Configuration options

Cloud Storage Loader specific options

  • --inputSubscription=String The Cloud Pub/Sub subscription to read from, formatted as projects/[PROJECT]/subscriptions/[SUB]
  • --outputDirectory=String The Cloud Storage directory to output files to, ends with /
  • --outputFilenamePrefix=String Default: output The Cloud Storage prefix to output files to
  • --shardTemplate=String Default: -W-P-SSSSS-of-NNNNN The shard template which will be part of the filenames
  • --outputFilenameSuffix=String Default: .txt The suffix of the filenames written out
  • --windowDuration=Int Default: 5 The window duration in minutes
  • --compression=String Default: none The compression used (gzip, bz2 or none), bz2 can’t be loaded into BigQuery
  • --numShards=int Default: 1 The maximum number of output shards produced when writing

Dataflow options

To run on Dataflow, Beam Enrich will rely on a set of additional configuration options:

  • --runner=DataFlowRunner which specifies that we want to run on Dataflow
  • --project=[PROJECT], the name of the GCP project
  • --streaming=true to notify Dataflow that we’re running a streaming application
  • --zone=europe-west2-a, the zone where the Dataflow nodes (effectively GCP Compute Engine nodes) will be launched
  • --region=europe-west2, the region where the Dataflow job will be launched
  • --gcpTempLocation=gs://[BUCKET]/, the GCS bucket where temporary files necessary to run the job (e.g.

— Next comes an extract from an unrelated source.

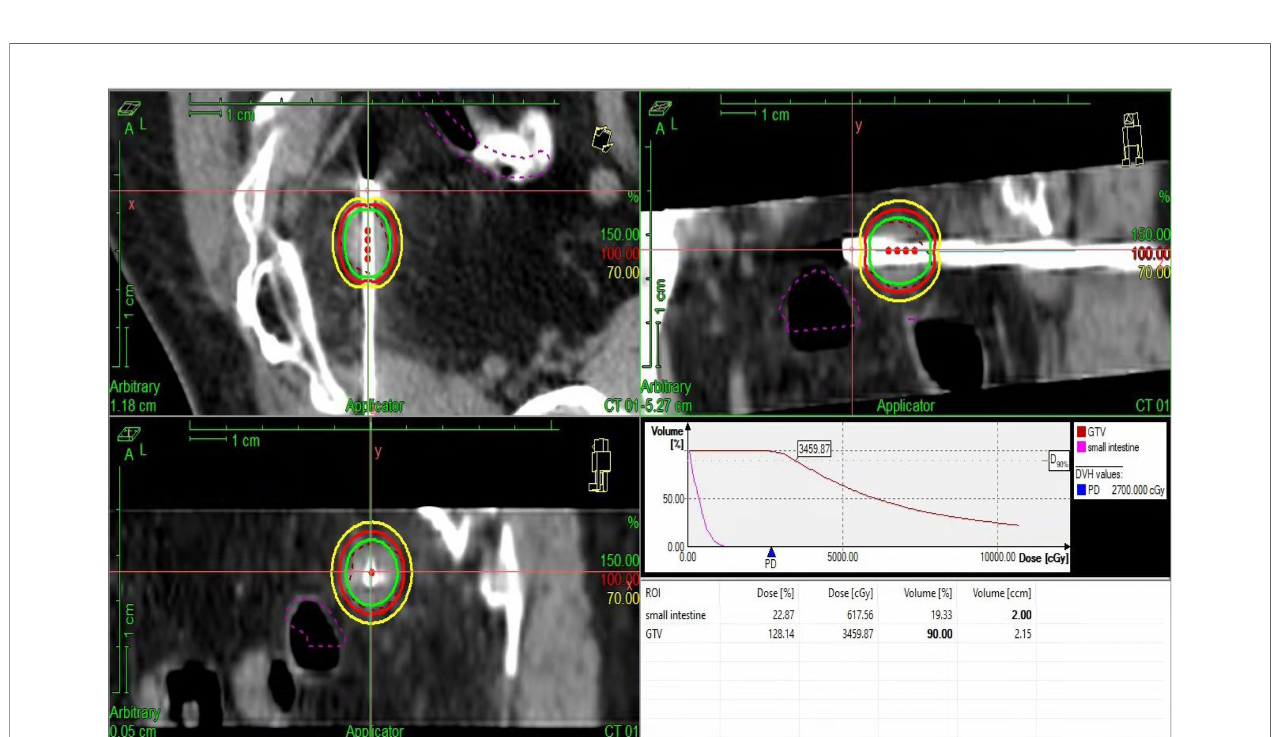
FIGURE 4 | Three-dimensional conformal dose assessment for interstitial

JARs) will be stored

The list of all the options can be found at https://cloud.google.com/dataflow/pipelines/specifying-exec-params#setting-other-cloud-pipeline-options.


The tests for this codebase can be run with sbt test.


You can run the job locally and experiment with its different parts using the SCIO REPL by running sbt repl/run.


The output of the Snowplow Google Cloud Storage Loader can be loaded into BigQuery. This becomes particularly useful if you choose to load the Snowplow bad stream into Cloud Storage. Indeed, loading that data from Cloud Storage into BigQuery is straightforward and makes it easy to investigate bad rows.